If elected, what is your top priority for the 2021 Legislature? Why are you running for office?

Roger Steinkamp: I’m running because of my concern that many (the majority) of citizens were being ignored. Hatred was dominating political speech and actions. And citizens need to be included in decision making, not compliant to authority.

John Jasinski: The 2021 Legislative session will be very challenging given the budget forecast. The February forecast had a proposed $1.65 billion surplus, now given Gov. Walz’s shutdown, we are looking at a $6.6 billion dollar deficit in the next two years. We will need to work hard to get Minnesota’s economy back on track and balance the budget. I am running again because I enjoy representing District 24, and I believe we need a strong voice for greater Minnesota at the Capitol. The overwhelming positive support I have gotten from a vast majority of the citizens in this district has given me increasing energy to continue to be their voice in at the Minnesota Capitol.

The Legislature will be tasked with adopting a two-year budget in 2021 with a looming shortfall due to the financial impact of COVID-19. What will be your approach to balancing the budget in terms of reducing spending and/or raising taxes and fees?

RS: We don’t know the final tab yet. We have many resources to tap into. Luckily we have the rainy-day reserve to help, and didn’t give it away. If the federal government steps up and does play partisan politics with funds, that will help. Statewide we will all need to do our part to pull through. It won’t be easy. We still need the bonding bill for badly needed infrastructure. Just equitable taxation will be necesary. Most importantly there is ample opportunity for the private sector. Communities will need to play an important roll in making the tough decisions.

JJ: The budget will be a challenging item this session. We will have to look on how we can stimulate the economy to increase revenues while we also look to find areas we can reduce spending on programs that are not efficient. Last session Senate republicans worked on finding areas where we could find waste, fraud and abuse of government services. We will have to continue down this track and investigate money that is being spent by the existing administration that is not effective.

COVID-19 resulted in dramatic changes to the delivery of education. What weaknesses in the system were highlighted by distance learning? Did we identify any best practices that should be incorporated in the post-pandemic era?

RS: Distance learning in itself is a new area for instruction. One does not simply throw the switch and turn it on. Hats off to our teachers, administrators and parents who have scrambled to make the best of a bad situation.

The greatest weakness at the moment is delivering enough band width and devises equitably to all students. Sitting in a parking lot on an android phone is not what we need to do.

The best practice is to supply the funds and personnel that schools need to refurbish our education system. We are clever and dedicated people of good will. Let us not get stuck in a blame game.

JJ: Remote learning in our schools has not been an effective way to educate our children. We need to work to get our kids back in school. The achievement gap is large in Minnesota, and we need continue to try and close that gap. Remote learning has improved slightly since we first started but it is not what we want for our children. Technology in our states lower income families is not equivalent to what higher income families have, that is why we need to get our kids safely back into schools.

Affordable health care remains a concern to many Minnesotans. Do you support expansion of government-run health insurance plans? If not, what options do you support to stabilize health insurance premiums?

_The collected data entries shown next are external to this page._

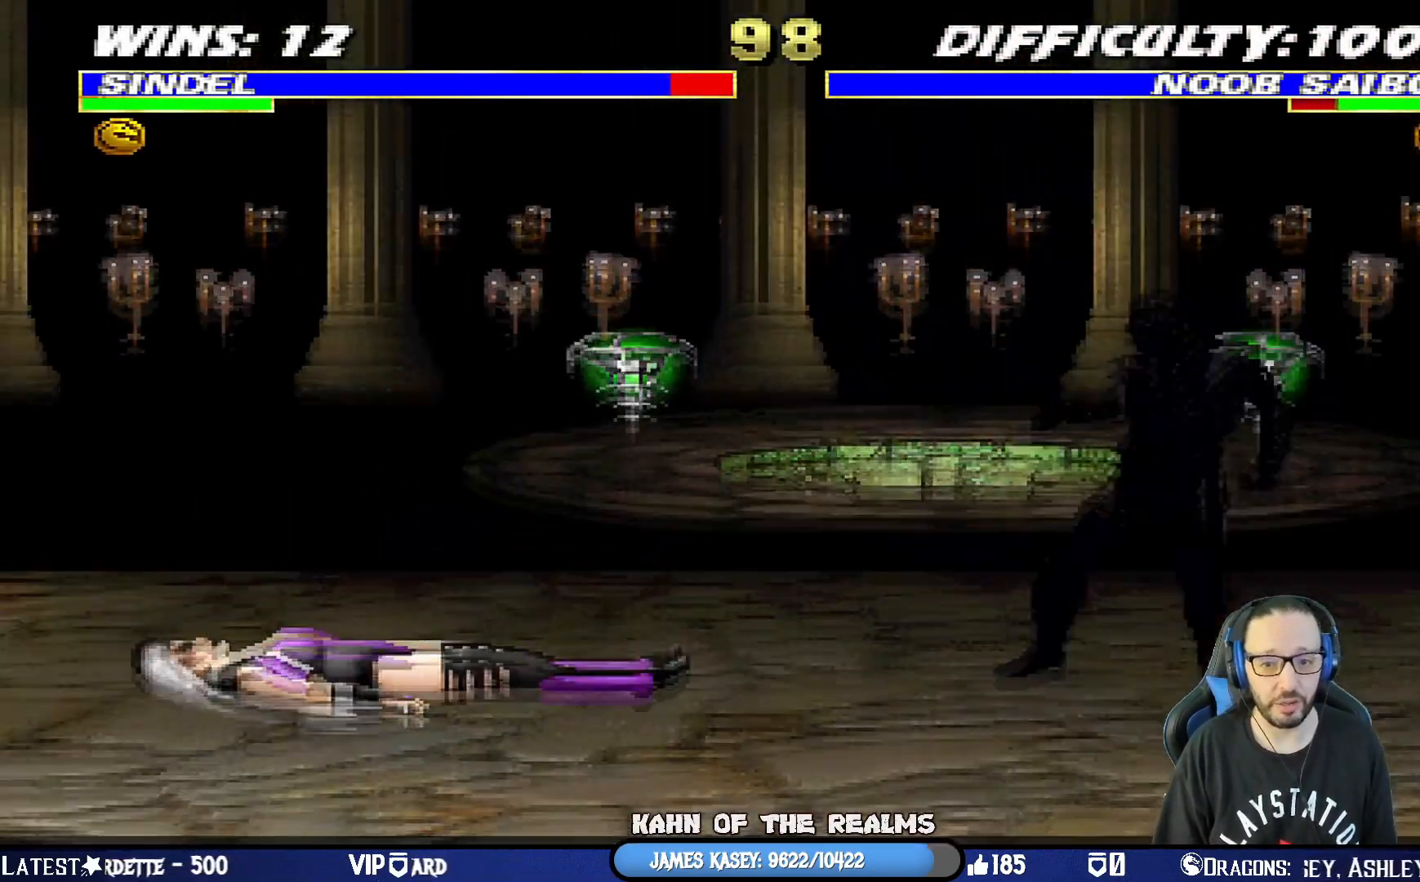
{"buttons": ["L1", "R1", "DPAD_DOWN", "DPAD_LEFT"], "left_stick": "center", "right_stick": "center", "events": []}
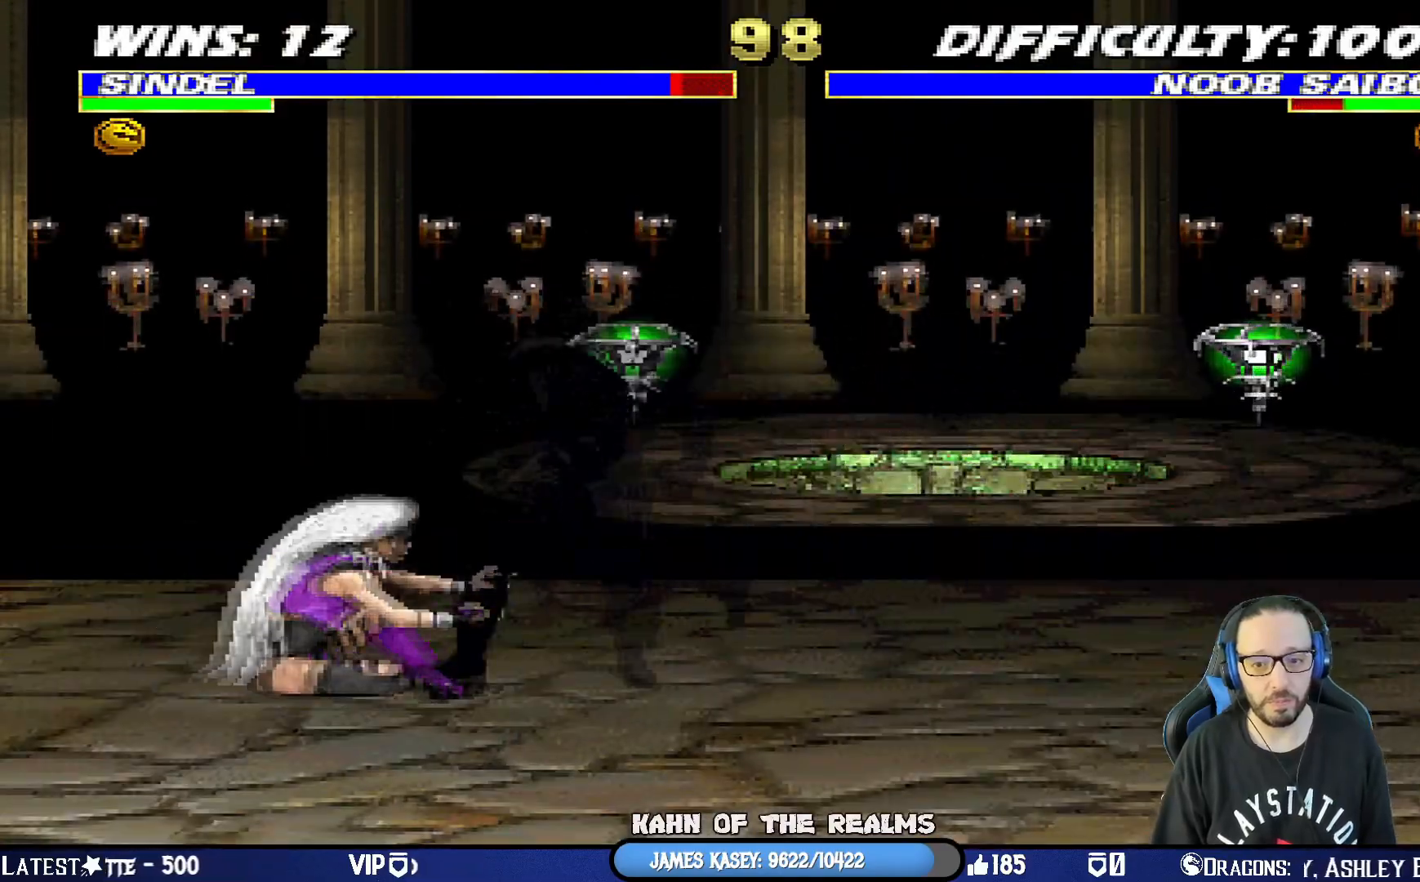
{"buttons": ["L1", "R1", "DPAD_DOWN", "DPAD_LEFT"], "left_stick": "center", "right_stick": "center", "events": []}
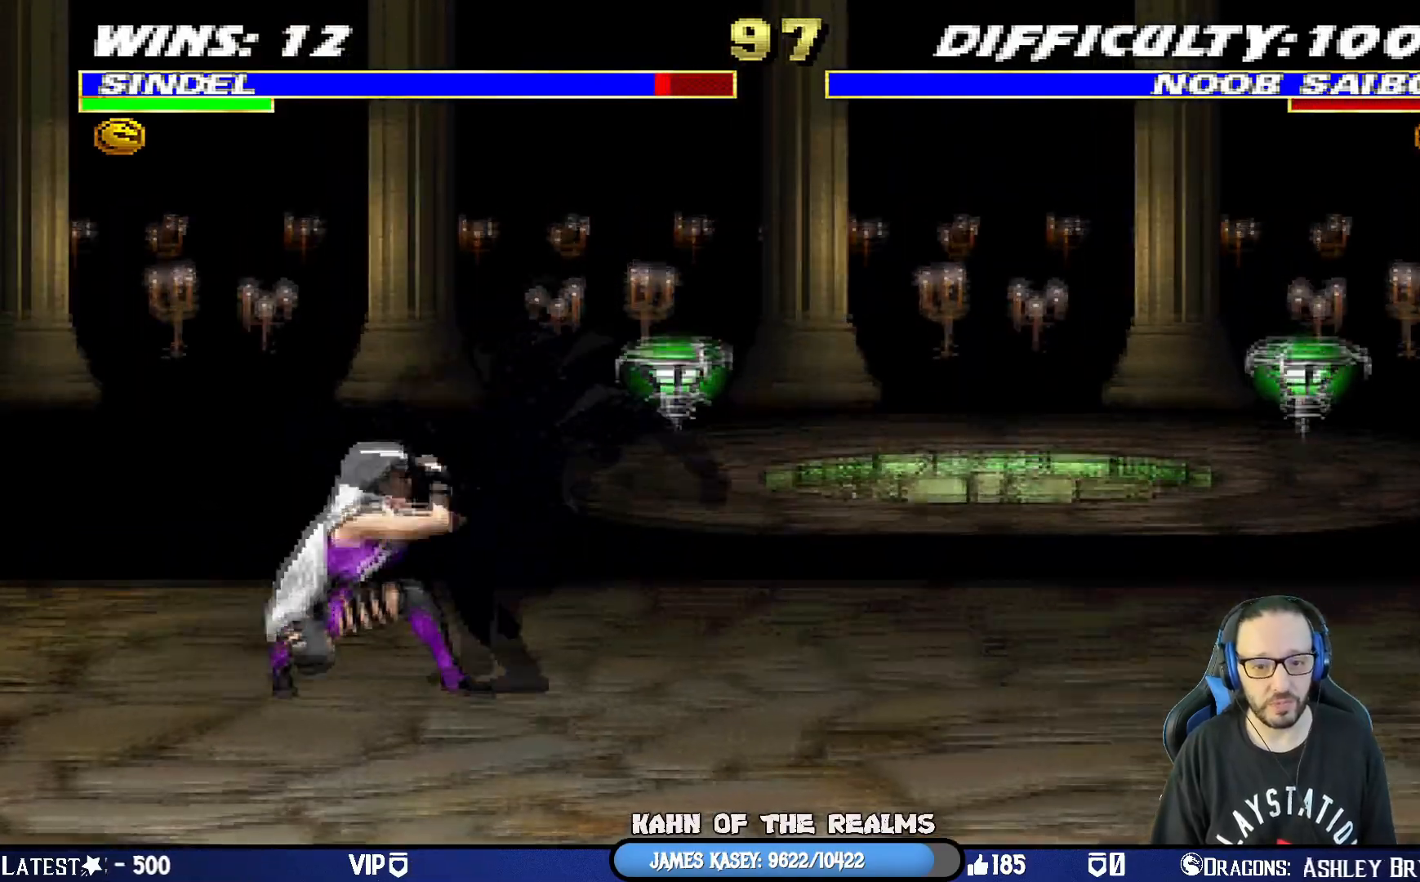
{"buttons": ["R1"], "left_stick": "center", "right_stick": "center", "events": [[133, "DPAD_LEFT", "up"], [167, "DPAD_DOWN", "up"], [183, "L1", "up"]]}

RS: We are the only industrialized country that does not have universal health care. The private sector has various roles in the system, but the government plays the central role. The main premise is everyone has the right to good health care, not just access to a system that rations care by income. We can figure that out. If not, let’s take a look at what everyone else does.

JJ: I do not support the expansion of government-run health insurance plans. I think we need more options with market rate competitive insurance companies that will drive the price of premiums down. The expansion of government run health plans will only hurt greater Minnesota and reduce the amount of options for rural Minnesota and small towns around the state. A few years ago, senate republicans supported the re-insurance program that helped reduce the severely increasing individual rates seen in prior years. We need to continue to encourage competition in the insurance industry, which in turn will start to reduce health insurance rates.

Police reform has become center stage since the George Floyd death and prompted passage of legislation during the special session. Did the laws go far enough or too far?

RS: We like quick fixes. This is take more than a few laws concocted in the heat of the moment. Entire communities are hurting ANDthey need to be involved in finding solutions and decision making. After all they suffer the consequences.

Let’s be clear. The Faribault, Owatonna and Waseca Police departments are not the equivalent of Minneapolis. If funding need sbto be realigned to meet the needs expressed by the community, why not? We need community policing, not a police state.

JJ: What happened in George Floyd’s death was very tragic and we need to continue to work to make sure that there is increased accountability in law enforcement. During special session we worked with the MMPOA to find language that was agreeable to all parties that will increase this accountability. I believe that overall, we have excellent law enforcement personnel in this state and especially in all areas that I represent in this area. I don’t see the issues happening locally here, as we see in the metro area. I believe the best way that police reform can be done is at the local level. Minneapolis and St. Paul city councils need to work to find ways to improve their respective police departments and restore law and order in their communities. If they don’t support their law enforcement there will be a mass exodus from Minneapolis and St. Paul.